Overige bijzonderheden
In een notitie van de Waterschout te Amsterdam dd 26 juni 1878 is sprake van het vertrek van Amsterdam op 9 maart 1878 naar Semarang van de “Merapi” onder kapitein D.Kooger. (Ingekomen stukken bij de Amsterdamse Waterschout. Archief 391 nr. 5, Rijksarchief te Haarlem)
C.Scholten (Leusden, 16 april 2008) meldt dat volgens een notarieel archief (welke?) D.Kooger een compagnonschap had met de kapiteins Reinbach en Blom.
Mail 28 januari 2009
Geachte heer Parma,
Over Dirk Kooger kan ik melden aan de hand van Register van Schepelingen in Haarlem dat hij in de periode van 1876-1882 een 6 tal reizen als kapitein op de Merapi maakt en van 1883-1885 een 2 tal reizen met de Padang, beide enigszins afwijkend van Bouma vandaar deze melding,
daarna heb ik geen reizen meer van hem gevonden.
mvg Cor Scholten, Leusden
Familiegegevens en opleiding
Geen
De schepen van de kapitein
Bouma025 vermeldt H.J.E.Welman als gezagvoerder gedurende:
* 1878 t/m 1882 van de comp.brik “Gedeh” ex Ida Geertruida, gebouwd in 1866 te Amsterdam, 466 ton o.m., varend voor A.Hendrichs & Co te Amsterdam. Het schip is bij Panaroekan gestrand, afgebracht en verkocht naar Soerabaya. In 1899 gesloopt (Bouma geeft geen verdere details van dit schip. Ik denk dat het na verkoop in Soerabaya in N.O.I. is gebleven en Bouma behandelt geen schepen die onder N.O.I.vlag voeren).

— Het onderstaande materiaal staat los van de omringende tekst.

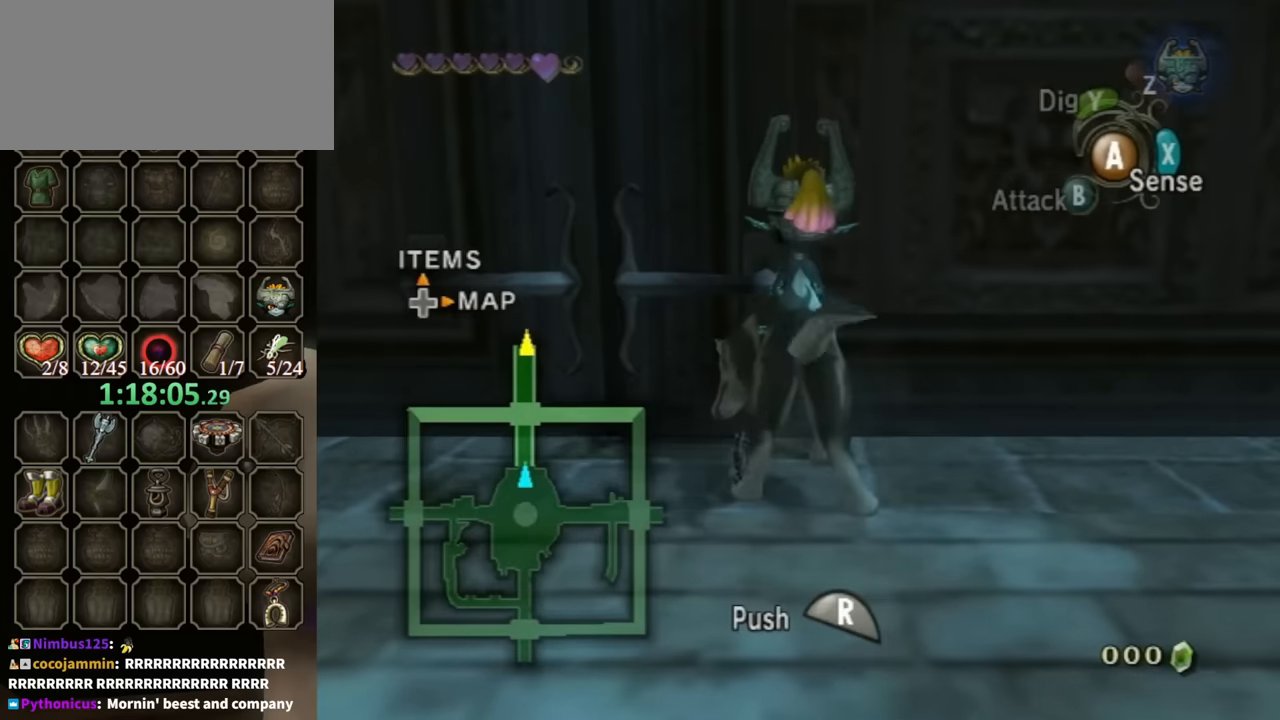
{"buttons": ["R1"], "left_stick": "up", "right_stick": "center", "events": []}
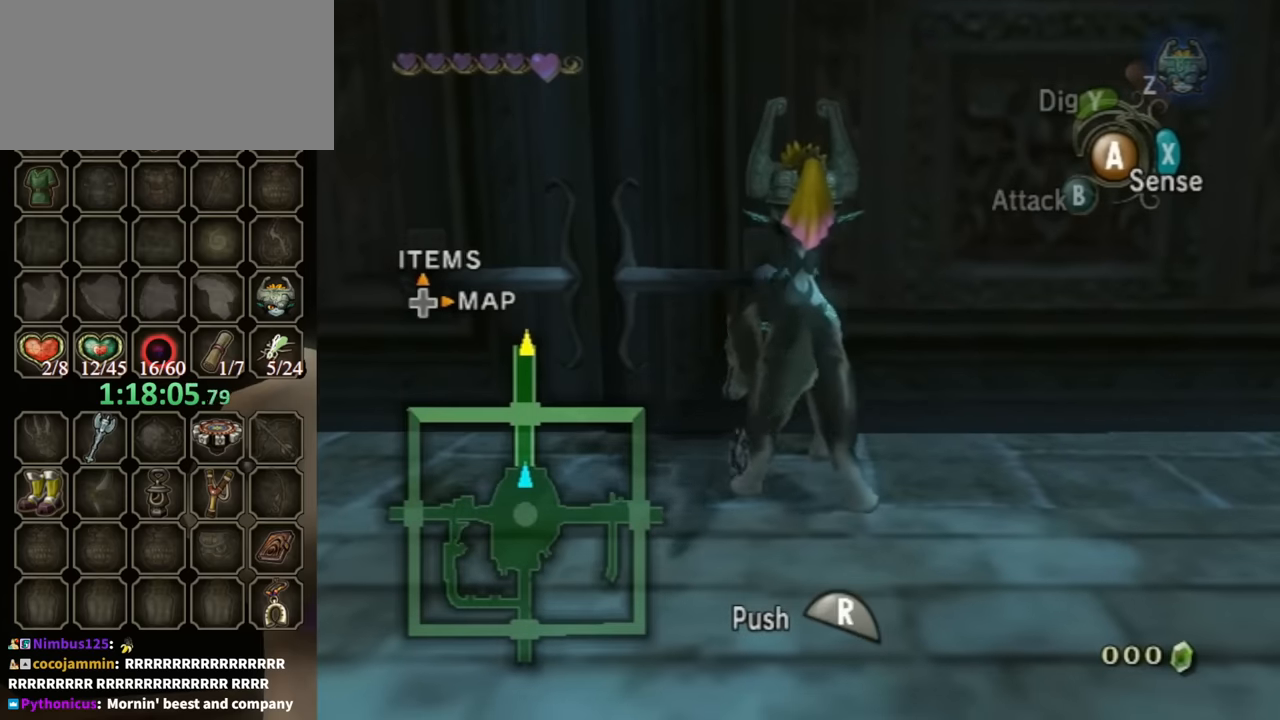
{"buttons": ["R1"], "left_stick": "up", "right_stick": "center", "events": []}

* 1883 van de bark “Merapi” ex Anna Elisabeth, gebouwd in 1870 te Amsterdam, 851 ton o.m., varend voor A.Hendrichs & Co te Amsterdam.
Overige bijzonderheden
Geen
Familiegegevens en opleiding
Geen
De schepen van de kapitein
Bouma025 vermeldt L.J.Prul als gezagvoerder gedurende:
* 1884 t/m 1887 op de bark “Merapi” ex Anna Elisabeth, gebouwd in 1870 te Amsterdam, 851 ton o.m., varend voor A.Hendrichs & Co te Amsterdam. Bij Boulogne gestrand (zie Zeetijdingen 20 januari 1887);
* 1889 op het ijzeren 3/m schip “Batavier”, gebouwd in 1876 te Kinderdijk, 1780 ton n.m., varend voor J.Koning & van Delden te Rotterdam;
Overige bijzonderheden
“De Merapi, evenals de Sindoro van Java op weg naar Nederland, strandde in februari 1887 op de kust bij Boulogne. De bemanning werd gered maar het grootste deel van de lading koffie lag na stranding over een lengte van vijf mijl verspreid langs de kust. Ruim 1800 buffelhuiden en 700 ton koffie werden op 2 maart 1887 in Frankrijk geveild.”
In: Overzigt van Handel en Scheepvaart 28, nrs 25 en 26. Citaat is uit: Pleidooi voor de zeilvaart” door Petra Vermeulen, Tijdschrift voor Zeegeschiedenis 12(2):141-158, 1993, noot 26.